ÇÖPLERİ KARIŞTIRAN, İNTİHAR EDEN OLDU
“95’te irticacı diye ihraç edilmek istenen askerlere müspet sicil doldurdum. Başka olaylarda da benzer tutumlar aldık. Bu tabii bizim açımızdan da bir handikap oldu. Kara Kuvvetleri Sağlık Daire Başkanlığına tayin edildim. Branşım olmamasına rağmen bir sene sonra kadrosuzluktan emekli oldum. Ben emekli olduktan sonra 95 Aralık Şurasında zannederim 44 kişi ihraç edildi. 20’si benim tugayımdandı. Onları tanıyorum, bu insanların hiç bir şekilde devlete zararlı herhangi bir şeyi yoktu. Buna rağmen ihraç edildiler. Kazanılmış haklarını kaybettiler. Büyük mağduriyetler yaşadılar. İntihar edenler oldu, çöpleri karıştıranlar oldu. O yüzden emekli olduktan sonra diğer ihraç edilenlerin haklarının aranmasında kendimi hep vazifeli hissettim”.
YERLİ SAVUNMA SANAYİ AK PARTİ İLE BAŞLADI
- Savunma sanayiinde yerlileşme-bağımsızlaşma sürecimiz ne zaman nasıl başlıyor?
Kıbrıs Barış Harekatından beri kendimize yetecek bazı yatırımları yapmaya başladık ama esas itibariyle AK Parti iktidarıyla başladığı açık net. Milli savunma sanayisinde bağımlılık varsa o ülkenin bağımsız olması mümkün değildir. Türkiye ana muharebe vasıtası ve mühimmat olarak kendi ihtiyacını kendi üretimiyle karşılamak için büyük gayret sarf etti. Ağır sanayide savunma ve havacılık kümelenmeleri oldu. Savunma sanayi üretimi kontrol edildi. 5201 sayılı kanun gereği her yıl savunma sanayi ürünleri listelenir, satışı ve yurt dışına çıkış seyri de kontrol altındadır. Savunma sanayimizi hem kendimiz kontrol ederiz hem uluslararası savunma sanayi üreticileri.
- Cumhurbaşkanı İHA’lardan sonra “insansız tank da yağacağız” dedi. Şu an neler yapabiliyoruz?

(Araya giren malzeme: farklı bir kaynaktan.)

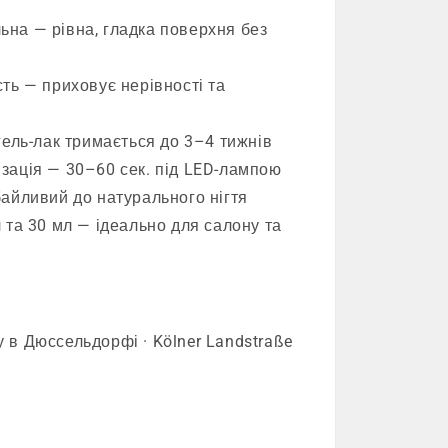
на — рівна, гладка поверхня без
ть — приховує нерівності та
гель-лак тримається до 3–4 тижнів
зація — 30–60 сек. під LED-лампою
айливий до натурального нігтя
 та 30 мл — ідеально для салону та
 в Дюссельдорфі · Kölner Landstraße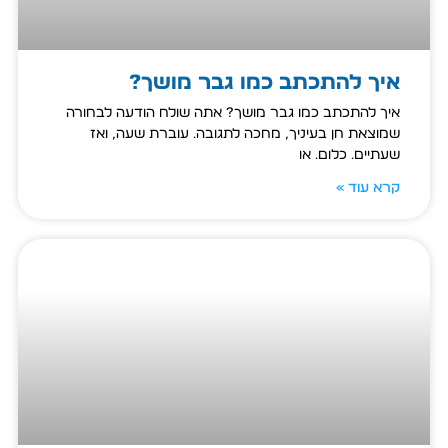
איך להתכתב כמו גבר מושך?
איך להתכתב כמו גבר מושך? אתה שולח הודעה לבחורה
שמוצאת חן בעיניך, מחכה לתגובה… עוברת שעה, ואז
שעתיים. כלום. או
קרא עוד »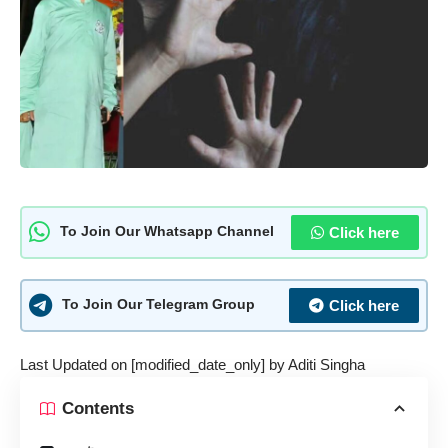
Click here
To Join Our Whatsapp Channel
Click here
To Join Our Telegram Group
Last Updated on [modified_date_only] by
Aditi Singha
Contents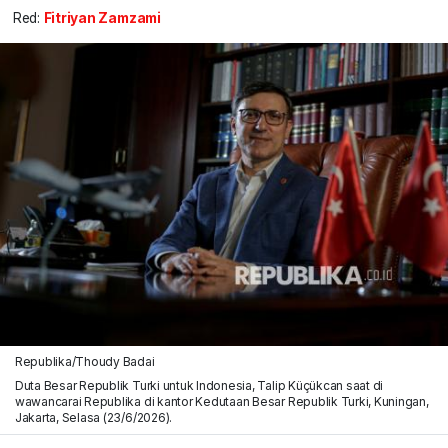
Red:
Fitriyan Zamzami
Republika/Thoudy Badai
Duta Besar Republik Turki untuk Indonesia, Talip Küçükcan saat di
wawancarai Republika di kantor Kedutaan Besar Republik Turki, Kuningan,
Jakarta, Selasa (23/6/2026).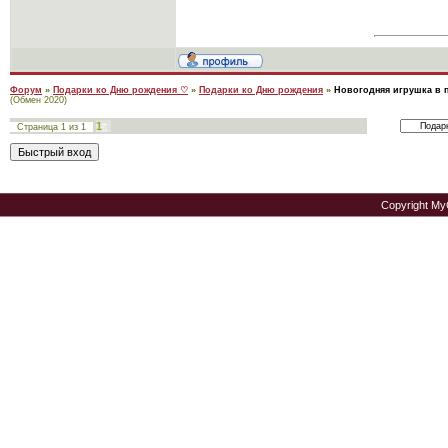
Форум
»
Подарки ко Дню рождения ♡
»
Подарки ко Дню рождения
»
Новогодняя игрушка в 
(Обмен 2020)
1
Страница
1
из
1
Copyright My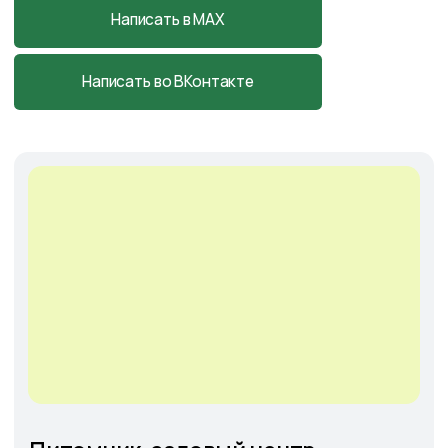
Cадовый центр
на Солянке
Астраханская обл., с. Солянка,
Магистральная 27Л
+7-927-070-25-05
пн–вс 9:00—18:00
Написать в MAX
Подробнее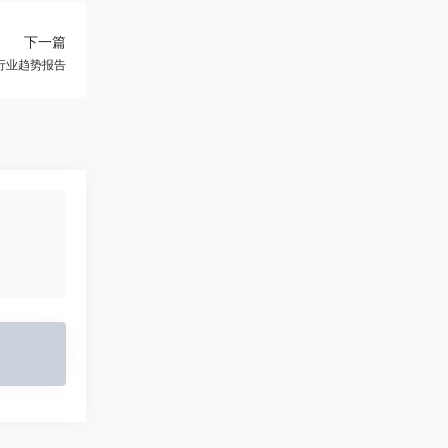
下一篇
商行业趋势报告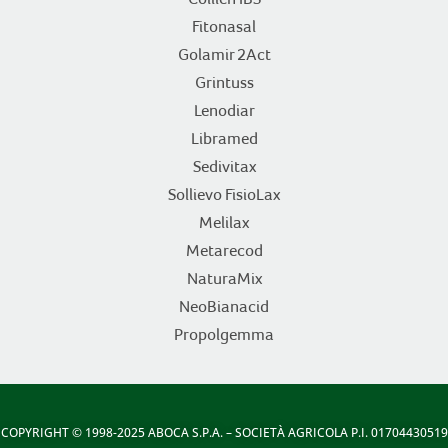
Fitonasal
Golamir 2Act
Grintuss
Lenodiar
Libramed
Sedivitax
Sollievo FisioLax
Melilax
Metarecod
NaturaMix
NeoBianacid
Propolgemma
COPYRIGHT
© 1998-2025 ABOCA S.P.A. – SOCIETÀ AGRICOLA P.I. 01704430519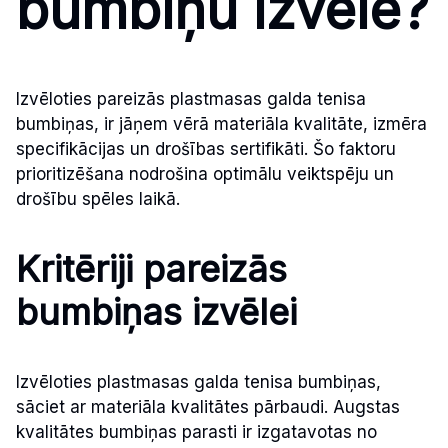
bumbiņu izvēlē?
Izvēloties pareizās plastmasas galda tenisa
bumbiņas, ir jāņem vērā materiāla kvalitāte, izmēra
specifikācijas un drošības sertifikāti. Šo faktoru
prioritizēšana nodrošina optimālu veiktspēju un
drošību spēles laikā.
Kritēriji pareizās
bumbiņas izvēlei
Izvēloties plastmasas galda tenisa bumbiņas,
sāciet ar materiāla kvalitātes pārbaudi. Augstas
kvalitātes bumbiņas parasti ir izgatavotas no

Teknolojimiz hepsini yapmaya muktedir. Motor konusunda bazı sıkıntılar var, o da bazı yerlerde bağımlı olduğumuz için. Artık teknoloji savaşıyor. İnsansız hava aracı nasıl varsa, insansız kara aracı da olabilir. Bu ideal bir hedef ama o hedefe ulaşıncaya kadar klasik silahlar kullanılacaktır. Dolayısıyla da bunları da üretmek lazım. Elektronik, siber savunma ya da siber taarruz olabilir, insansız kara araçlarımız, deniz araçlarımız olabilir. Bunlar gelişirken klasiği bırakmamak lazım. Mesela bugün elektronik, akıllı mühimmatımız var. Akıllı mühimmatta sıkıntı çektiğimiz yerde klasik mühimmat stoklarımız dolu.
- Silah, mühimmat toplamının yüzde kaçı yerli? İhtiyacımızı karşıladıktan sonra yüzde 70 yerli.
BİR KAÇ İSLAM ÜLKESİ MÜŞTERİMİZ
- Ne iş yapar SADAT?
SADAT özel bir anonim şirket. Askeri danışmanlık dünyada 90’larda yayılıyor. ABD’li şirketlerle, ihtiyacı olan devletleri bağımlı kılan bir düzen kurulmuş. Halbuki tehdit müşterek. Biz, İslam dünyasının ortak tehdidini bulup bu ülkelere danışmanlığı biz yapalım, komşularıyla ortak savunma sistemi oluşturup savunma sanayi ürünleriyle kendilerine yetecek hale getirelim dedik. İslam ülkelerinden hizmet verdiğimiz ülkeler var. Türkiye’de ferdi ya da kurumsal herhangi bir hizmetimiz yok.
İSRAİL VE FETÖ’NÜN HEDEFİ OLDUM
- TV’lerde çok emekli asker var. Diğerlerinin her dediği doğru kabul edilirken siz şüpheli şahıs gibi lanse edildiniz. Neden?
İnsan üzülüyor, küresel güçlerin yaptığı bazı işleri Türkiye için de yapmak istedik. Türkiye bölgesel güç ve küresel güç olma yolunda. Askeri birikimini buna ihtiyaç duyan ilgi-tesir alanındaki ülkelere vererek ittifaklar oluşturabilir, dedik. Ama gayretimiz okyanus ötesinin, İsrail’in hedefi oldu. Oradan başlayan hücum bir kısım muhalif medyanın abartılı tehdit algısıyla sunuldu.